Signals delivered through TCR instruct IL-12 receptor (IL-12R) expression: IL-12 and tumor necrosis factor-alpha synergize for IL-12R expression at low antigen dose.

Regulation of the IL-12 receptor (IL-12R) beta2 chain has been suggested to function as a molecular switch in determining T cell phenotype. However, because most studies have been carried out under conditions in which cell proliferation was occurring, it has been difficult to distinguish between instructive and selective mechanisms in regulating this key receptor.
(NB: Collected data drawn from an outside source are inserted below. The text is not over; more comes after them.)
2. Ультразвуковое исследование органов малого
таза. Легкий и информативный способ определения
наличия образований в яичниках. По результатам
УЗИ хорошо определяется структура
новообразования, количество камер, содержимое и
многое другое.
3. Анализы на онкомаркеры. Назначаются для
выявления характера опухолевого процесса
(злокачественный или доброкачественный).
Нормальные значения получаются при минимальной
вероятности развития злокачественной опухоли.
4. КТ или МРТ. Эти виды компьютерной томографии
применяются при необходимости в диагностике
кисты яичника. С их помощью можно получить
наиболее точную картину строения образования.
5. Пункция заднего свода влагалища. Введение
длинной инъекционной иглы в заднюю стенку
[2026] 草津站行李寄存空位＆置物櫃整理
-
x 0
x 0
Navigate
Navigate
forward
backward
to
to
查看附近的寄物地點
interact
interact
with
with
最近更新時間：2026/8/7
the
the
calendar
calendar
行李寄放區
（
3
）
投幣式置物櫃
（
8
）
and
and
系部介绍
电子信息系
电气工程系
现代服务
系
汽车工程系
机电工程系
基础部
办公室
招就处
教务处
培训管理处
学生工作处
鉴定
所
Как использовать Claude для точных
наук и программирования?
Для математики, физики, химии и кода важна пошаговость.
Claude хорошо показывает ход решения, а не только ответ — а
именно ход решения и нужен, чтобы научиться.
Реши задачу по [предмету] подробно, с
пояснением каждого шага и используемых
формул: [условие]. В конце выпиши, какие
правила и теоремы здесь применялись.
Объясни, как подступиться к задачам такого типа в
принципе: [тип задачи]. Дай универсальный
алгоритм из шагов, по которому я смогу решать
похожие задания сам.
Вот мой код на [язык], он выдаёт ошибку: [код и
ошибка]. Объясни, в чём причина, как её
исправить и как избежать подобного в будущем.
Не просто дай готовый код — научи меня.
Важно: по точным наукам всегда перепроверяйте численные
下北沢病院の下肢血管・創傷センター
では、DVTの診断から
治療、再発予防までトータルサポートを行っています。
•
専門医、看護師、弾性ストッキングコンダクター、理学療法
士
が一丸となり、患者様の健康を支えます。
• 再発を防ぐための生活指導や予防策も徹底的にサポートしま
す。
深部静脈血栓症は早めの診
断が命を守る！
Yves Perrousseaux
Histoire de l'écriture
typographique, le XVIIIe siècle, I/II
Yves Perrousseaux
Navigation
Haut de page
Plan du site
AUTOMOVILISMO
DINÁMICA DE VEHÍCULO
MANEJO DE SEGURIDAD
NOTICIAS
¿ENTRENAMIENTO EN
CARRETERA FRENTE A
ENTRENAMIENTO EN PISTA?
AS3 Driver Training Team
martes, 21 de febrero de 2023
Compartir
Here, in the course of trying to understand the mechanism for synergy between IL-12 and TNF-alpha in up-regulating IFN-gamma production, we find that when the stimulus through the TCR is too weak to induce cell proliferation, which would be needed for selection, IL-12 and TNF-alpha synergize to up-regulate not only IFN-gamma, but also the IL-12Rbeta2 chain, which triggers IFN-gamma production. Neither cytokine alone was sufficient. This observation held true both in the absence of antigen-presenting cells (APC), when the stimulus was anti-CD3 on plastic, and in the presence of APC presenting ovalbumin peptide to TCR-transgenic T cells. In contrast, when the TCR signal was stronger, no cytokines were necessary to up-regulate the IL-12R. Our results support the strength of signal model in instructing Th phenotype, and suggest both an instructive role and, later, through the production of IFN-gamma, a selective role, of this synergistic combination of cytokines in the preferential differentiation and expansion of Th1 cells.